Wow Cy! It looks like if my micro mill needed work I could just clamp it down on yours without even taking anything apart.

I purchased a 4 inch rotory table too, but mainly chose that size because the height was low enough to fit on the table and still have room for tools. I have
room for a full sized mill in my garage.... if I get rid of everything else!
/ubbthreads/images/graemlins/smile.gif

With appropriate envy,

Daniel


----------



## Rothrandir (May 26, 2005)

i read about it on the mill pages of www.mini-lathe.com . it mentioned iffy availability i believe, so maybe that's why you can't find it?
looks like i'll probably get the hf after all....

so which rotary tables do you guys have? are you happy with them?


----------



## gadget_lover (May 26, 2005)

I have the  little one from Harbor freight. It's a 4 inch and will go horizontal as well as vertical. It seemes well made, and I've used it twice now. /ubbthreads/images/graemlins/smile.gif $99

It does not have a hole to accept a taper of any kind. If I did it again I'd see about one that has a taper of some sort for mounting a chuck that is pre-centered.

* * *

▶ **WHAT YOU WILL DO**: Copy everything from "## Rothrandir (May" down to "happy with them?" in the mini mill forum thread, replacing "rotary tables" with "indexing tables".

▶ **EXCERPTED RECORDS**:
* * *

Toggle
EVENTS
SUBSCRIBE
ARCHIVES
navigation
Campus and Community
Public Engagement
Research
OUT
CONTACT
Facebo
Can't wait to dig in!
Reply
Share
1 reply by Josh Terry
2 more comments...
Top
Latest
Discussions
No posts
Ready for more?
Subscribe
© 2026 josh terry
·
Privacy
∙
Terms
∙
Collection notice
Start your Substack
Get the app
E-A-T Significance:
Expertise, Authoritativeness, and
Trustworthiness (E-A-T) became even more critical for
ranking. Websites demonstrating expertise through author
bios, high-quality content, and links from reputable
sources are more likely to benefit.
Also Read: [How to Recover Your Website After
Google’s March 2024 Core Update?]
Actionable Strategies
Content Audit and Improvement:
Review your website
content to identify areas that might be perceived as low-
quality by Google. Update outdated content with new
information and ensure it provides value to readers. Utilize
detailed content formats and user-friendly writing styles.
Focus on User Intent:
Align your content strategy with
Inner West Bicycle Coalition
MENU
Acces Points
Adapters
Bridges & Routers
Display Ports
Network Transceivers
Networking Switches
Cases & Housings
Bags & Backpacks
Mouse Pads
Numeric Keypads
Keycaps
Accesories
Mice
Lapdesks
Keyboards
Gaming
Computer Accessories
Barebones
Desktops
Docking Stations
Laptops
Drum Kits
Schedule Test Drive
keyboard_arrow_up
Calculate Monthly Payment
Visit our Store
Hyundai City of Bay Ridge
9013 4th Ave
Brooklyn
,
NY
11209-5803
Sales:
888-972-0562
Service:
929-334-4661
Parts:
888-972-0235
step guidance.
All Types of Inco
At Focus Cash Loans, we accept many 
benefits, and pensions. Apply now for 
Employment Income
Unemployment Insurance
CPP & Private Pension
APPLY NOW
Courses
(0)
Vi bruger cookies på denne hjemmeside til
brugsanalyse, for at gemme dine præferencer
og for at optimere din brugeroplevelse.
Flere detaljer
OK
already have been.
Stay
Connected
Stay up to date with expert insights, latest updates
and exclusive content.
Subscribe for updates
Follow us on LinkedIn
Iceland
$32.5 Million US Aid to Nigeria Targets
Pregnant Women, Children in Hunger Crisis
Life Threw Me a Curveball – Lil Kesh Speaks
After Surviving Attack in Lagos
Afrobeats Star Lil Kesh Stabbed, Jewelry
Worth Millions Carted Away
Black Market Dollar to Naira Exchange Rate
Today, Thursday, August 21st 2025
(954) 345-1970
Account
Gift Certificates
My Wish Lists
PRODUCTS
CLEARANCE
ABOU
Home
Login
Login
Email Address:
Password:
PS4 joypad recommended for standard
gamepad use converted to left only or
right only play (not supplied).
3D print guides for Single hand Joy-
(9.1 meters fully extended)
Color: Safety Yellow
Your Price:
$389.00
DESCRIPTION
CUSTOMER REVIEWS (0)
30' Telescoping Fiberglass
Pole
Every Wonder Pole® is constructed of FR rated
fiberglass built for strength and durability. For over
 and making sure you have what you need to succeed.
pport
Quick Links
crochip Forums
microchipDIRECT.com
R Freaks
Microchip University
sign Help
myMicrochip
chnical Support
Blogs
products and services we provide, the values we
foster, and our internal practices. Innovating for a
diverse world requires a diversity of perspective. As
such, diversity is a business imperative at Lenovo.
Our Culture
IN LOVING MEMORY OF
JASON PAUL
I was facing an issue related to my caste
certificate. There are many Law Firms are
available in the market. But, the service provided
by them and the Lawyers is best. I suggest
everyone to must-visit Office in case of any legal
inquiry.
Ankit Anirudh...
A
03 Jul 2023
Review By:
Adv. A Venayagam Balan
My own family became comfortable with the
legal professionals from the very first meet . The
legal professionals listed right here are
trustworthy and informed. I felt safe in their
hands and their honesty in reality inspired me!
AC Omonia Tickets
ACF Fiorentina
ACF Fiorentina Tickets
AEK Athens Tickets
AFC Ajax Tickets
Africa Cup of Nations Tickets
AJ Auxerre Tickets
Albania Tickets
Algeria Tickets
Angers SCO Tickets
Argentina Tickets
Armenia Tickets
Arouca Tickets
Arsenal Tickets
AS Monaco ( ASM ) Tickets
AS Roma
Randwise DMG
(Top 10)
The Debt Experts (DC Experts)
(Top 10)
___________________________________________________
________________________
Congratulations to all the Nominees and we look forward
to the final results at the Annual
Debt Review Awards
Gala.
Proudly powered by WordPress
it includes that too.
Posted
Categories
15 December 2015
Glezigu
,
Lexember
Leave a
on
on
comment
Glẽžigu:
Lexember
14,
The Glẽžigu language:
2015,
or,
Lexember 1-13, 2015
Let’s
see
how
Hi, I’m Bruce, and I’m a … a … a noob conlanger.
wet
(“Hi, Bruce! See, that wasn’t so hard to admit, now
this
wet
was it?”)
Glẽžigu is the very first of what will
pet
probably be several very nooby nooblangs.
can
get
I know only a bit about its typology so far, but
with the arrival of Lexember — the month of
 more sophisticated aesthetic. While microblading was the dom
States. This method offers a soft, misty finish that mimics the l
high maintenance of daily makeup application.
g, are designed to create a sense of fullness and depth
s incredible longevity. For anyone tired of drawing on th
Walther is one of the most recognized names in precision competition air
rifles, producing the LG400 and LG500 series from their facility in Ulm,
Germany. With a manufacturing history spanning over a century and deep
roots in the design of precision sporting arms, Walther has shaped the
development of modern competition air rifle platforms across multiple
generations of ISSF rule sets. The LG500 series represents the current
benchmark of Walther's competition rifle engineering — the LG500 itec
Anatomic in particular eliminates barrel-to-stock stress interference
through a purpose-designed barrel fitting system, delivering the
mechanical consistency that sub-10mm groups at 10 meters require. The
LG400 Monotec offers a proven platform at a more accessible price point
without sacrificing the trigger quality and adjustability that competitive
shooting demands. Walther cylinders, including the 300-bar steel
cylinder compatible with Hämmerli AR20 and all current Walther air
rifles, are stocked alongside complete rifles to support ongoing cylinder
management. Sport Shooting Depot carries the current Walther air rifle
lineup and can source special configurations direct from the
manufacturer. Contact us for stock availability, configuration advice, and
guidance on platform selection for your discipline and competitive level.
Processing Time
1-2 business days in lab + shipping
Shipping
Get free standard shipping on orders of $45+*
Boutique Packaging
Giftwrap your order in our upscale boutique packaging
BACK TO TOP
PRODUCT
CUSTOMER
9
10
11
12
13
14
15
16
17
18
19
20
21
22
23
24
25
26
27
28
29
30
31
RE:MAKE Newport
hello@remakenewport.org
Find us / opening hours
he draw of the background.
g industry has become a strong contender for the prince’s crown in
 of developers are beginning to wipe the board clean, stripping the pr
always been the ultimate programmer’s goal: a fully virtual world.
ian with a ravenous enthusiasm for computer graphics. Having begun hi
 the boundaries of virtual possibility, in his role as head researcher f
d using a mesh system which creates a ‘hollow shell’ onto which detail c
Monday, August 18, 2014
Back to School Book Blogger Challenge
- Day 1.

* * *

▶ **ANSWER TO THIS PROBLEM**:
## Rothrandir (May 26, 2005)

i read about it on the mill pages of www.mini-lathe.com . it mentioned iffy availability i believe, so maybe that's why you can't find it?
looks like i'll probably get the hf after all....

so which indexing tables do you guys have? are you happy with them?